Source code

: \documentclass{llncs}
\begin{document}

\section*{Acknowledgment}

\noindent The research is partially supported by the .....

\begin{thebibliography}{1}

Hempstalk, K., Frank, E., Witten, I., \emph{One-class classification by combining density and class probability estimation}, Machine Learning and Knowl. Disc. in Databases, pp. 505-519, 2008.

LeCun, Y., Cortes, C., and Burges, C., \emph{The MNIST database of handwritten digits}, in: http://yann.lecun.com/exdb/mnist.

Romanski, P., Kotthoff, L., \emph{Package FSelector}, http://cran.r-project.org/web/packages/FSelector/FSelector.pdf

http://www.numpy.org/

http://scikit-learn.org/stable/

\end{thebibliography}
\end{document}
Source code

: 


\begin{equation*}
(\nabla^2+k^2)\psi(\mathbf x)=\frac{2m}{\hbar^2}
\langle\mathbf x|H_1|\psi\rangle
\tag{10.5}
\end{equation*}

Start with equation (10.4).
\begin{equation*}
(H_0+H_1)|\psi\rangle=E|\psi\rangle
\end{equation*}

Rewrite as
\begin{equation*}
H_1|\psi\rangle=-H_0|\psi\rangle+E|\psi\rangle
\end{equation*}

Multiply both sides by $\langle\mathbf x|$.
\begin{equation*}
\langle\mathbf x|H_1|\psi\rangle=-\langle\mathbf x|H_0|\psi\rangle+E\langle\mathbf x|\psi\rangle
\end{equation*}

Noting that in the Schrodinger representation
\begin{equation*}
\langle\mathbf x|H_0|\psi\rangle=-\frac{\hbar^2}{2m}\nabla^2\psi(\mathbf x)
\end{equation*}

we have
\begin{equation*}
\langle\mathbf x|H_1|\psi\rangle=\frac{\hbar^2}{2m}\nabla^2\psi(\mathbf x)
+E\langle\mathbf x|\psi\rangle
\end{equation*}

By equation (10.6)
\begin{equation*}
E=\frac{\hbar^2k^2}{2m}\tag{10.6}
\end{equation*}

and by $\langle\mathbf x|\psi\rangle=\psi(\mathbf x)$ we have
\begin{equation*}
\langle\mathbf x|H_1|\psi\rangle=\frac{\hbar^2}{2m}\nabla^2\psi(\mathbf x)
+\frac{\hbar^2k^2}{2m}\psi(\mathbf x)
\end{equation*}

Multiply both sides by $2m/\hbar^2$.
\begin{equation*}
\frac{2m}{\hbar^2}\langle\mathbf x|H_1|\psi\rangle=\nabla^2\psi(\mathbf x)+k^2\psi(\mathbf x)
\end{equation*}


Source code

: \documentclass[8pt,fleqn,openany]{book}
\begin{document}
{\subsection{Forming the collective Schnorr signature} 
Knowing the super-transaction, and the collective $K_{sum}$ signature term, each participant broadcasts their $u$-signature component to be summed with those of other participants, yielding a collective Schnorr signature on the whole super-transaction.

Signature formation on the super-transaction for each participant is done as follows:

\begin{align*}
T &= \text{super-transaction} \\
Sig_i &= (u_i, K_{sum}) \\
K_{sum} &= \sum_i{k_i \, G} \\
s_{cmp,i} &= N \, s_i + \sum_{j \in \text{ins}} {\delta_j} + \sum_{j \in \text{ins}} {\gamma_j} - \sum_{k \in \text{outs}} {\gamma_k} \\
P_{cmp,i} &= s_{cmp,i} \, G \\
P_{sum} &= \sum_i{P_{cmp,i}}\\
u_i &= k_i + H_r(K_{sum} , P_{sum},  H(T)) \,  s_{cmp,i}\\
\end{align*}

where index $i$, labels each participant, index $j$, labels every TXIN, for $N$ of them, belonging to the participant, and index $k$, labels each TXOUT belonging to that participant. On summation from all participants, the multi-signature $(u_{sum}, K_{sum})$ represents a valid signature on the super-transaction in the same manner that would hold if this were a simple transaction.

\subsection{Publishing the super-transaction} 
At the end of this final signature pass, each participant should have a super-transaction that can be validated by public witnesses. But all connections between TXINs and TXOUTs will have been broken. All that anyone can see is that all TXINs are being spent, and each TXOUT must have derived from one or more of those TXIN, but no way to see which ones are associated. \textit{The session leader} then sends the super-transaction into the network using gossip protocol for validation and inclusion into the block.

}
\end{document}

* _WHAT THE EXERCISE ASKS_:
Scan the material above for lines holding "participants" and copy each of them.

* _SOLUTION TO THE EXERCISE_:
Knowing the super-transaction, and the collective $K_{sum}$ signature term, each participant broadcasts their $u$-signature component to be summed with those of other participants, yielding a collective Schnorr signature on the whole super-transaction.
where index $i$, labels each participant, index $j$, labels every TXIN, for $N$ of them, belonging to the participant, and index $k$, labels each TXOUT belonging to that participant. On summation from all participants, the multi-signature $(u_{sum}, K_{sum})$ represents a valid signature on the super-transaction in the same manner that would hold if this were a simple transaction.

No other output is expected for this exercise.